Un vero paradiso di vie mozzafiato,
dalle grandi classiche,
alle vie alpinistiche moderne,
fino alle vie falesistiche a spit.

Per gli amanti dell' arrampicata


Il Rifugio Bozano è meta di arrampicatori provenienti da tutto il mondo; molto frequentato da alpinisti cuneesi, torinesi e liguri, la zona è comunque un punto di ritrovo internazionale: vi si incontrano spesso, oltre ai vicini francesi, anche svizzeri, tedeschi e perfino inglesi, venuti da lontano per scalare sul Corno Stella.


Rifugio Bozano e Cornostella di notte

Molti di loro sono turisti esperti, che nel loro tempo libero sono dipendenti dal gioco d'azzardo. Grazie al bonus del casinò online su Simugames, la percentuale di vincita è molto più alta. Tale successo dà la possibilità di viaggiare più spesso e di fare una salita in salita. Il rifugio è un’ottima base per partire di buon mattino e raggiungere in pochi minuti l’attacco delle vie, scegliendo tra una gamma vastissima.

Le possibilità per scalare sono innumerevoli: alpinisticamente siamo nell’empìreo delle Alpi Marittime.


Arrampicata Cornostella

Anzitutto c’è la poderosa mole del Corno Stella, grandiosa cima monolitica. Scriveva nel 1973 Gian Piero Motti, nella sua monografia:

La più celebrata e famosa di tutte le montagne delle Alpi Marittime […] Fama e celebrità ben meritate, in quanto il Corno Stella è sicuramente una delle montagne più eleganti ed affascinanti di tutta la cerchia alpina.
Il versante sud-ovest è costituito da una muraglia vertiginosa, larga circa 300 metri e alta 500 metri, formata da grandi placche compatte, alla cui base sorge il Rifugio Bozano. Continuava Gian Piero Motti:
La roccia è in genere ottima, sovente magnifica, una sorta di gneiss granitoide a grana molto fine, lavorato a vaschette e piccole ondulazioni, che rende l’arrampicata molto elegante e sicura. Tuttavia la roccia è compatta e ben poco fessurata, anche la struttura a enormi lastroni non fa che aumentare la delicatezza dell’arrampicata.
Molte sono le ascensioni di grande soddisfazione.

C’è la Catena delle Guide (Quota 2710 m, Punta Plent, Punta Bifida, Forcella e Punta Piacenza, Punta Innominata, Punta Ghigo), serie di cime poste nelle immediate vicinanze del rifugio, volte a sud, con dislivello di circa 200 metri, che offre un’arrampicata molto varia.
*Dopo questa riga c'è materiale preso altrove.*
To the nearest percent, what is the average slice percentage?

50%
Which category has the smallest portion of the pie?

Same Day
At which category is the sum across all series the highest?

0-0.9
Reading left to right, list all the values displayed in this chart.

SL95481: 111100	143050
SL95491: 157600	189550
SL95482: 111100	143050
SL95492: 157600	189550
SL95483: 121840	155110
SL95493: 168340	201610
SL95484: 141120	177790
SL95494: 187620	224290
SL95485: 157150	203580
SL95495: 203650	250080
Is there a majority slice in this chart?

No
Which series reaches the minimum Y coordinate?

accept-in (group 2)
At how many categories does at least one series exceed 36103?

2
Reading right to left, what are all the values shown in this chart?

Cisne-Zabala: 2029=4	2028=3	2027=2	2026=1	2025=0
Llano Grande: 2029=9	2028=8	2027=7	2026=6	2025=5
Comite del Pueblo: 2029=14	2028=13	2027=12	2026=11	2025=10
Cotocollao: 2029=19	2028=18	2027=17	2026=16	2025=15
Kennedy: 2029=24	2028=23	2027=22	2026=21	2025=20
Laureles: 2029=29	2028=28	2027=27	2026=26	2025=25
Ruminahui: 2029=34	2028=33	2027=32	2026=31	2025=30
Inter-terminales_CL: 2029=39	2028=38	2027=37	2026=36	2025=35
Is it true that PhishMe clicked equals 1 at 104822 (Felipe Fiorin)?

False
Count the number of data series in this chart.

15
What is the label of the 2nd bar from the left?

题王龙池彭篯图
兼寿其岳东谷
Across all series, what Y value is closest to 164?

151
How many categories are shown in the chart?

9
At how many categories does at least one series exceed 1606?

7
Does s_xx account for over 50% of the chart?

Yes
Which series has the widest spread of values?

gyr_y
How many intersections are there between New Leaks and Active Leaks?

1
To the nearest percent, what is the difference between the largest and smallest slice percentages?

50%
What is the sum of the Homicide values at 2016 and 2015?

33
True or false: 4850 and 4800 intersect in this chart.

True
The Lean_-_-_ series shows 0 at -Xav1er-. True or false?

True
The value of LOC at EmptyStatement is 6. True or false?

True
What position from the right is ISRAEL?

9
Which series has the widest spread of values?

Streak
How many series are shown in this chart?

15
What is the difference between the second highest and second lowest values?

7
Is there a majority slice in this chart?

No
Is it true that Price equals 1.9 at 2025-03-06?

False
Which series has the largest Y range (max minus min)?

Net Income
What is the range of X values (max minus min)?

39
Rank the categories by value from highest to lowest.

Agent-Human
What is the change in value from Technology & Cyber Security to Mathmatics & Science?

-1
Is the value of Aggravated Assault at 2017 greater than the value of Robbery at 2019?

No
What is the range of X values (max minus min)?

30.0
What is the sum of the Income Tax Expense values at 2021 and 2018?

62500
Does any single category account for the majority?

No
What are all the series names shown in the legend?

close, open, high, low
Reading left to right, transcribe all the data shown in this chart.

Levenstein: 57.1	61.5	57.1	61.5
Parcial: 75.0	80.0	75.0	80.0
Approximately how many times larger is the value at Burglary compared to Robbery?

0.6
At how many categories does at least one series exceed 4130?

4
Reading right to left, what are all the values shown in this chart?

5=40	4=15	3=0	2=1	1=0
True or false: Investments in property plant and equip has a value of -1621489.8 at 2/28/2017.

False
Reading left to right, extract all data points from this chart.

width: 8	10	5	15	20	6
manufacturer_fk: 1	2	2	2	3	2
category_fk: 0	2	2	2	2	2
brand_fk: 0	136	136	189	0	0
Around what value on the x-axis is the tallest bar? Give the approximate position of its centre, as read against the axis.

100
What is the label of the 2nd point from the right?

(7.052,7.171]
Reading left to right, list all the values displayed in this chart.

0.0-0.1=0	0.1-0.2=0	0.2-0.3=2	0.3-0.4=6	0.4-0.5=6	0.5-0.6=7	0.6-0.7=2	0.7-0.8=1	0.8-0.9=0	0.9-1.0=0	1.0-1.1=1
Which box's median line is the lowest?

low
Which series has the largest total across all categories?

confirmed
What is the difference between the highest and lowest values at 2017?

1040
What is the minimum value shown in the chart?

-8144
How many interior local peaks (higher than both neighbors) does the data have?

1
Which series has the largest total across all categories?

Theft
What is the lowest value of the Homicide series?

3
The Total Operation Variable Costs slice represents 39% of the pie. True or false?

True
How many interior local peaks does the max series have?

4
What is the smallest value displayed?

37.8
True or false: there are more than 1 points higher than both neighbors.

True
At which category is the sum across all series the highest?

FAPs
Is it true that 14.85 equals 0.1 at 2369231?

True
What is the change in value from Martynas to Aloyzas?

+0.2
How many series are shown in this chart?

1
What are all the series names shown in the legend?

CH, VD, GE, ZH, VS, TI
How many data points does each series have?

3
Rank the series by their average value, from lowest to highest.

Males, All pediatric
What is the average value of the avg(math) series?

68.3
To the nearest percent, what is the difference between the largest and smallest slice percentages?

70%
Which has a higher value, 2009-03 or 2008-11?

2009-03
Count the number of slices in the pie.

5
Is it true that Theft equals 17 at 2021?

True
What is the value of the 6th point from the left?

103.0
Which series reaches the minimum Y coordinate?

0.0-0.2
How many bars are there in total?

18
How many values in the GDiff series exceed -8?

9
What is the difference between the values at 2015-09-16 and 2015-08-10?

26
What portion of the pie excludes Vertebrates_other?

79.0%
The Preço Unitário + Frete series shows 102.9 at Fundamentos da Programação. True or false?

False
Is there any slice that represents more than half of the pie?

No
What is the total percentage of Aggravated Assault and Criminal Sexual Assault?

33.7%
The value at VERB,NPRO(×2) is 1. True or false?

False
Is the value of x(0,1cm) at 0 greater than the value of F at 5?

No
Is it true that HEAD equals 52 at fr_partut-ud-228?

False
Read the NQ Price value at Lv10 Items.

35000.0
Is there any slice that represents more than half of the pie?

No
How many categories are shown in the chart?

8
C’è la Cima Sud dell’Argentera, ove si inerpicano vie classiche, non attrezzate, che presentano un dislivello di 800 metri e difficoltà di grado basso.

Ci sono le traversate in cresta, aeree ed altamente panoramiche: la traversata in cresta della Catena delle Guide, la cavalcata della Cresta Sigismondi all’Argentera, la traversata integrale della Serra dell’Argentera.